_Exercise prompt_:
Below are entries with pictures in them. Output exactly the lines starting at the line with "Bague ronde en acier" and ending at the line with "menores movimientos de", both included, but not the pictures.
Exercise inputs: Begin
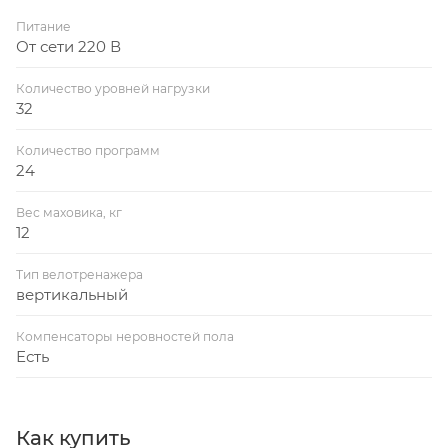
Питание
От сети 220 В
Количество уровней нагрузки
32
Количество программ
24
Вес маховика, кг
12
Тип велотренажера
вертикальный
Компенсаторы неровностей пола
Есть
Как купить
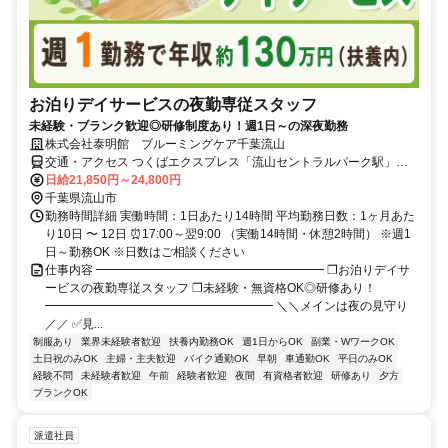
お泊りデイサービスの夜勤専従スタッフ
未経験・ブランク歓迎◎研修制度あり！週1日～の深夜勤務
株式会社泰明館 ブルーミングケア千葉流山
交通・アクセス つくばエクスプレス「流山セントラルパーク駅」か
ら徒歩10分 ★車・バイク通勤OK
日給21,850円～24,800円
千葉県流山市
勤務時間詳細 実働時間：1日あたり14時間 平均勤務日数：1ヶ月あた
り10日 〜 12日 ⏰17:00～翌9:00 （実働14時間・休憩2時間） ※週1
日～勤務OK ※日数はご相談ください
仕事内容 ━━━━━━━━━━━━━━━━━━━ ❐お泊りデイサ
ービスの夜勤専従スタッフ ❐未経験・無資格OK◎研修あり！
━━━━━━━━━━━━━━━━━━━ ＼＼メインは夜の見守り
／／ ✅見...
制服あり
業界未経験者歓迎
扶養内勤務OK
週1日からOK
副業・WワークOK
土日祝のみOK
主婦・主夫歓迎
バイク通勤OK
早朝
車通勤OK
平日のみOK
経験不問
未経験者歓迎
午前
経験者歓迎
夜間
有資格者歓迎
研修あり
夕方
ブランクOK
派遣社員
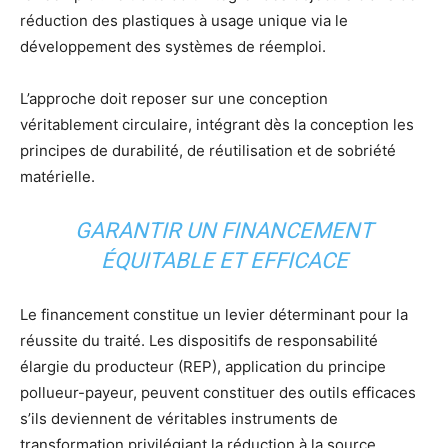
réduction des plastiques à usage unique via le
développement des systèmes de réemploi.
L’approche doit reposer sur une conception
véritablement circulaire, intégrant dès la conception les
principes de durabilité, de réutilisation et de sobriété
matérielle.
GARANTIR UN FINANCEMENT
ÉQUITABLE ET EFFICACE
Le financement constitue un levier déterminant pour la
réussite du traité. Les dispositifs de responsabilité
élargie du producteur (REP), application du principe
pollueur-payeur, peuvent constituer des outils efficaces
s’ils deviennent de véritables instruments de
transformation privilégiant la réduction à la source.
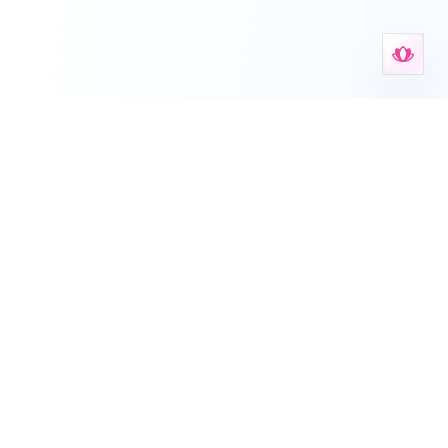
焦虑舒缓工具集
你的心理健康工具、练习表、自测和引导式支持空间。
Deutsch
English
Español
Français
עברית
हिन्दी
Italiano
Nederlands
Português
Русский
简体中文
本网站提供焦虑相关的一般性信息，不能替代专业医疗建议、诊断或治
疗。如有持续 性焦虑问题，请务必咨询专业医疗人员。
关于
•
博客
•
Cheat Sheets
•
隐私政策
•
服务条款
•
支持
•
KvK 42114878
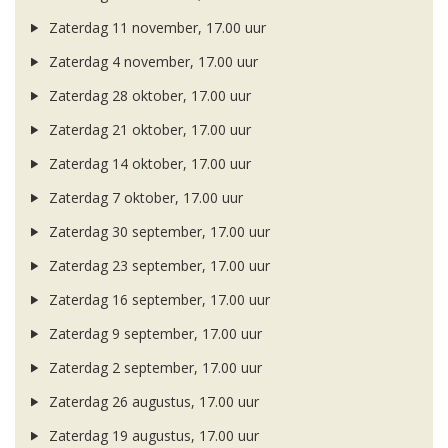
Zaterdag 11 november, 17.00 uur
Zaterdag 4 november, 17.00 uur
Zaterdag 28 oktober, 17.00 uur
Zaterdag 21 oktober, 17.00 uur
Zaterdag 14 oktober, 17.00 uur
Zaterdag 7 oktober, 17.00 uur
Zaterdag 30 september, 17.00 uur
Zaterdag 23 september, 17.00 uur
Zaterdag 16 september, 17.00 uur
Zaterdag 9 september, 17.00 uur
Zaterdag 2 september, 17.00 uur
Zaterdag 26 augustus, 17.00 uur
Zaterdag 19 augustus, 17.00 uur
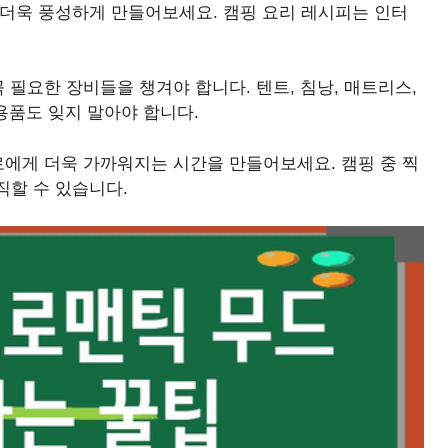
 더욱 풍성하게 만들어보세요. 캠핑 요리 레시피는 인터
 필요한 장비들을 챙겨야 합니다. 텐트, 침낭, 매트리스,
용품도 잊지 말아야 합니다.
에게 더욱 가까워지는 시간을 만들어보세요. 캠핑 중 찍
직할 수 있습니다.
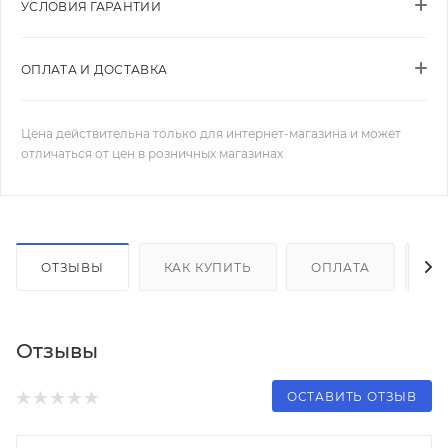
УСЛОВИЯ ГАРАНТИИ
ОПЛАТА И ДОСТАВКА
Цена действительна только для интернет-магазина и может
отличаться от цен в розничных магазинах
ОТЗЫВЫ
КАК КУПИТЬ
ОПЛАТА
Д
Отзывы
ОСТАВИТЬ ОТЗЫВ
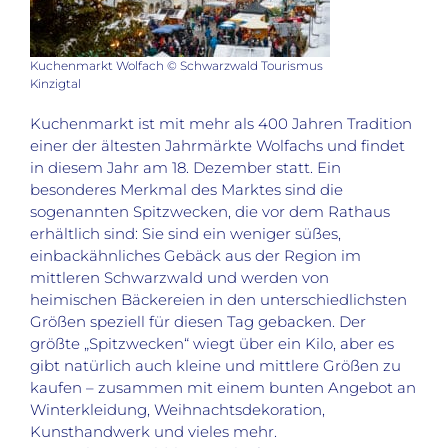
Kuchenmarkt Wolfach © Schwarzwald Tourismus
Kinzigtal
Kuchenmarkt ist mit mehr als 400 Jahren Tradition
einer der ältesten Jahrmärkte Wolfachs und findet
in diesem Jahr am 18. Dezember statt. Ein
besonderes Merkmal des Marktes sind die
sogenannten Spitzwecken, die vor dem Rathaus
erhältlich sind: Sie sind ein weniger süßes,
einbackähnliches Gebäck aus der Region im
mittleren Schwarzwald und werden von
heimischen Bäckereien in den unterschiedlichsten
Größen speziell für diesen Tag gebacken. Der
größte „Spitzwecken“ wiegt über ein Kilo, aber es
gibt natürlich auch kleine und mittlere Größen zu
kaufen – zusammen mit einem bunten Angebot an
Winterkleidung, Weihnachtsdekoration,
Kunsthandwerk und vieles mehr.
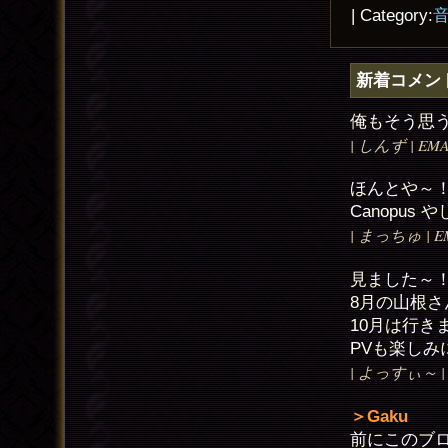
| Category:
新着コメン
俺もそう思
| しんず | EMAIL
ほんとや～
Canopus
| まっちゅ | EMAI
見ました～
8月の山根
10月は行き
PVも楽しみ
| よっすぃ～ | EM
＞Gaku
前にこのブ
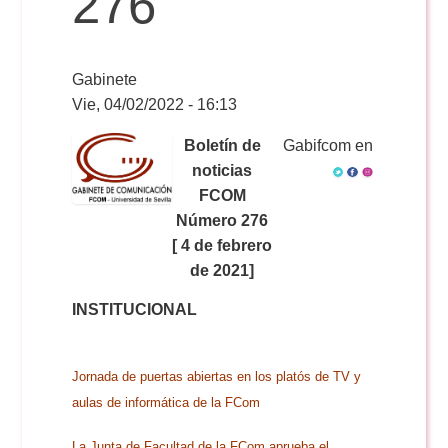
276
Reservas
Gabinete
Vie, 04/02/2022 - 16:13
Calendario Lectivo
Boletín de
Gabifcom en
noticias
FCOM
Horarios
Número 276
[ 4 de febrero
Periodismo
de 2021]
Exámenes Grado
INSTITUCIONAL
Publicidad y RR.PP
Periodismo
Secretaría Virtual
Jornada de puertas abiertas en los platós de TV y
Comunicación Audiovisual
Publicidad y RR.PP
aulas de informática de la FCom
#miTFG
La Junta de Facultad de la FCom aprueba el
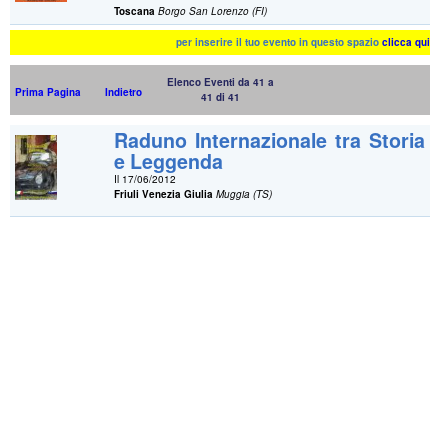
Toscana
Borgo San Lorenzo (FI)
per inserire il tuo evento in questo spazio
clicca qui
Elenco Eventi da 41 a
Prima Pagina
Indietro
41 di 41
Raduno Internazionale tra Storia
e Leggenda
Il 17/06/2012
Friuli Venezia Giulia
Muggia (TS)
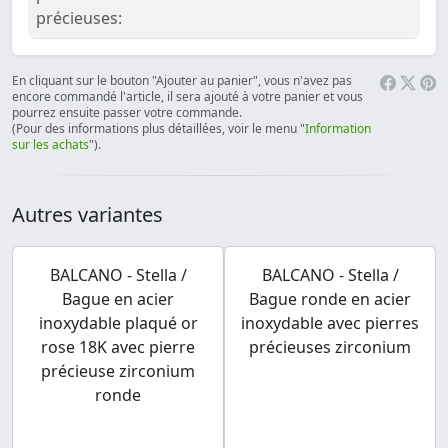
précieuses:
En cliquant sur le bouton "Ajouter au panier", vous n'avez pas
encore commandé l'article, il sera ajouté à votre panier et vous
pourrez ensuite passer votre commande.
(Pour des informations plus détaillées, voir le menu "
Information
sur les achats
").
Autres variantes
BALCANO - Stella /
BALCANO - Stella /
Bague en acier
Bague ronde en acier
inoxydable plaqué or
inoxydable avec pierres
rose 18K avec pierre
précieuses zirconium
précieuse zirconium
ronde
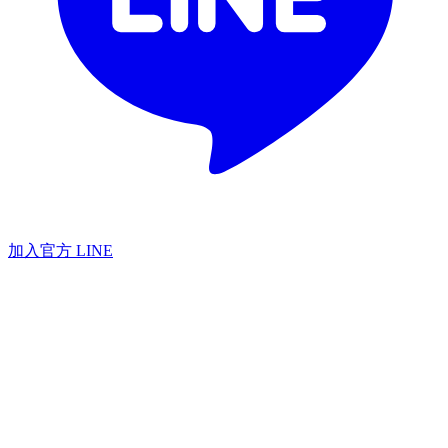
加入官方 LINE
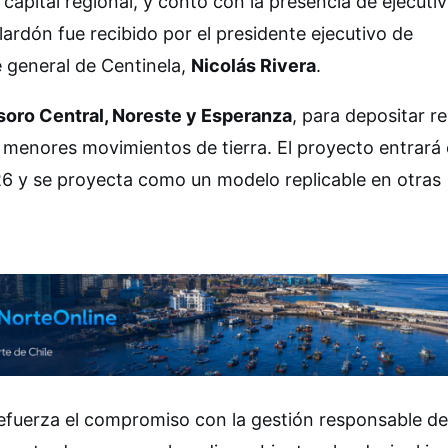
a capital regional, y contó con la presencia de ejecutiv
lardón fue recibido por el presidente ejecutivo de
e general de Centinela,
Nicolás Rivera
.
soro Central, Noreste y Esperanza
, para depositar r
menores movimientos de tierra. El proyecto entrará
26 y se proyecta como un modelo replicable en otras
efuerza el compromiso con la gestión responsable de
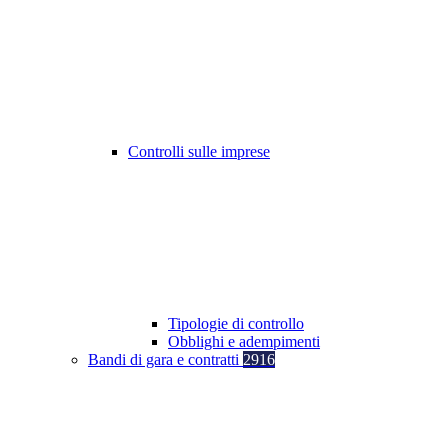
Controlli sulle imprese
Tipologie di controllo
Obblighi e adempimenti
Bandi di gara e contratti
2916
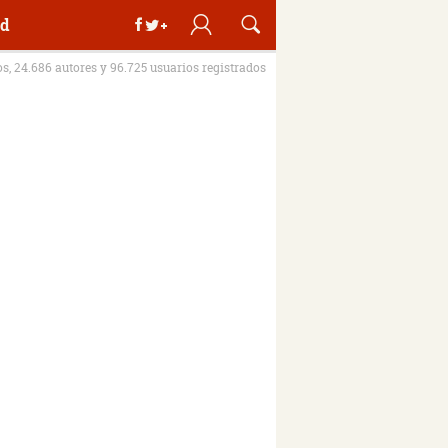
d
os, 24.686 autores y 96.725 usuarios registrados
Exercise inputs: End
_Solution for this problem_:
Bague ronde en acier
inoxydable plaqué or
inoxydable avec pierres
rose 18K avec pierre
précieuses zirconium
précieuse zirconium
ronde
加入官方 LINE
a capital regional, y contó con la presencia de ejecutiv
lardón fue recibido por el presidente ejecutivo de
e general de Centinela,
Nicolás Rivera
.
soro Central, Noreste y Esperanza
, para depositar r
menores movimientos de tierra. El proyecto entrará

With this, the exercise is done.